What you need to do:
Return the records from the first line through the line containing "Alleles to MGT types", and leave out the pictures.

Records shown:
================================

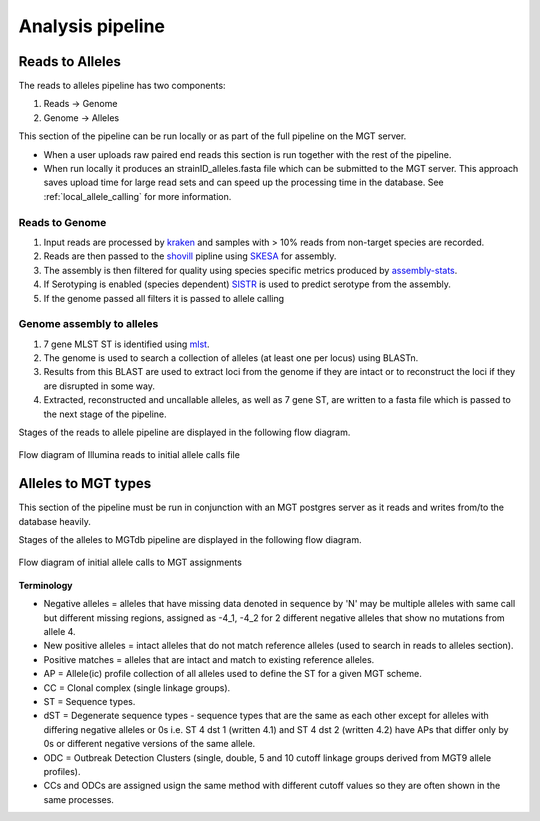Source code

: ***********************************
Analysis pipeline
***********************************



Reads to Alleles
################

The reads to alleles pipeline has two components:

#. Reads -> Genome
#. Genome -> Alleles



This section of the pipeline can be run locally or as part of the full pipeline on the MGT server.

* When a user uploads raw paired end reads this section is run together with the rest of the pipeline.

* When run locally it produces an strainID_alleles.fasta file which can be submitted to the MGT server. This approach saves upload time for large read sets and can speed up the processing time in the database. See :ref:`local_allele_calling` for more information.



Reads to Genome
---------------

#. Input reads are processed by `kraken <https://ccb.jhu.edu/software/kraken/>`_ and samples with > 10% reads from non-target species are recorded.
#. Reads are then passed to the `shovill <https://github.com/tseemann/shovill>`_ pipline using `SKESA <https://github.com/ncbi/SKESA>`_ for assembly.
#. The assembly is then filtered for quality using species specific metrics produced by `assembly-stats <https://github.com/sanger-pathogens/assembly-stats>`_.
#. If Serotyping is enabled (species dependent) `SISTR <https://github.com/phac-nml/sistr_cmd>`_ is used to predict serotype from the assembly.
#. If the genome passed all filters it is passed to allele calling

Genome assembly to alleles
--------------------------

#. 7 gene MLST ST is identified using `mlst <https://github.com/tseemann/mlst>`_.
#. The genome is used to search a collection of alleles (at least one per locus) using BLASTn.
#. Results from this BLAST are used to extract loci from the genome if they are intact or to reconstruct the loci if they are disrupted in some way.
#. Extracted, reconstructed and uncallable alleles, as well as 7 gene ST, are written to a fasta file which is passed to the next stage of the pipeline.

Stages of the reads to allele pipeline are displayed in the following flow diagram.

.. figure:: /images/reads_to_allele.jpg
    :align: center
    :alt: alternate text
    :figclass: align-center

    Flow diagram of Illumina reads to initial allele calls file



Alleles to MGT types
####################

This section of the pipeline must be run in conjunction with an MGT postgres server as it reads and writes from/to the database heavily.

Stages of the alleles to MGTdb pipeline are displayed in the following flow diagram.

.. figure:: /images/allele_to_mgt.jpg
    :align: center
    :alt: alternate text
    :figclass: align-center

    Flow diagram of initial allele calls to MGT assignments

**Terminology**

* Negative alleles = alleles that have missing data denoted in sequence by 'N' may be multiple alleles with same call but different missing regions, assigned as -4_1, -4_2 for 2 different negative alleles that show no mutations from allele 4.
* New positive alleles = intact alleles that do not match reference alleles (used to search in reads to alleles section).
* Positive matches = alleles that are intact and match to existing reference alleles.
* AP = Allele(ic) profile collection of all alleles used to define the ST for a given MGT scheme.
* CC = Clonal complex (single linkage groups).
* ST = Sequence types.
* dST = Degenerate sequence types - sequence types that are the same as each other except for alleles with differing negative alleles or 0s i.e. ST 4 dst 1 (written 4.1) and ST 4 dst 2 (written 4.2) have APs that differ only by 0s or different negative versions of the same allele.
* ODC = Outbreak Detection Clusters (single, double, 5 and 10 cutoff linkage groups derived from MGT9 allele profiles).
* CCs and ODCs are assigned usign the same method with different cutoff values so they are often shown in the same processes.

================================

Your response:
Source code

: ***********************************
Analysis pipeline
***********************************



Reads to Alleles
################

The reads to alleles pipeline has two components:

#. Reads -> Genome
#. Genome -> Alleles



This section of the pipeline can be run locally or as part of the full pipeline on the MGT server.

* When a user uploads raw paired end reads this section is run together with the rest of the pipeline.

* When run locally it produces an strainID_alleles.fasta file which can be submitted to the MGT server. This approach saves upload time for large read sets and can speed up the processing time in the database. See :ref:`local_allele_calling` for more information.



Reads to Genome
---------------

#. Input reads are processed by `kraken <https://ccb.jhu.edu/software/kraken/>`_ and samples with > 10% reads from non-target species are recorded.
#. Reads are then passed to the `shovill <https://github.com/tseemann/shovill>`_ pipline using `SKESA <https://github.com/ncbi/SKESA>`_ for assembly.
#. The assembly is then filtered for quality using species specific metrics produced by `assembly-stats <https://github.com/sanger-pathogens/assembly-stats>`_.
#. If Serotyping is enabled (species dependent) `SISTR <https://github.com/phac-nml/sistr_cmd>`_ is used to predict serotype from the assembly.
#. If the genome passed all filters it is passed to allele calling

Genome assembly to alleles
--------------------------

#. 7 gene MLST ST is identified using `mlst <https://github.com/tseemann/mlst>`_.
#. The genome is used to search a collection of alleles (at least one per locus) using BLASTn.
#. Results from this BLAST are used to extract loci from the genome if they are intact or to reconstruct the loci if they are disrupted in some way.
#. Extracted, reconstructed and uncallable alleles, as well as 7 gene ST, are written to a fasta file which is passed to the next stage of the pipeline.

Stages of the reads to allele pipeline are displayed in the following flow diagram.

.. figure:: /images/reads_to_allele.jpg
    :align: center
    :alt: alternate text
    :figclass: align-center

    Flow diagram of Illumina reads to initial allele calls file



Alleles to MGT types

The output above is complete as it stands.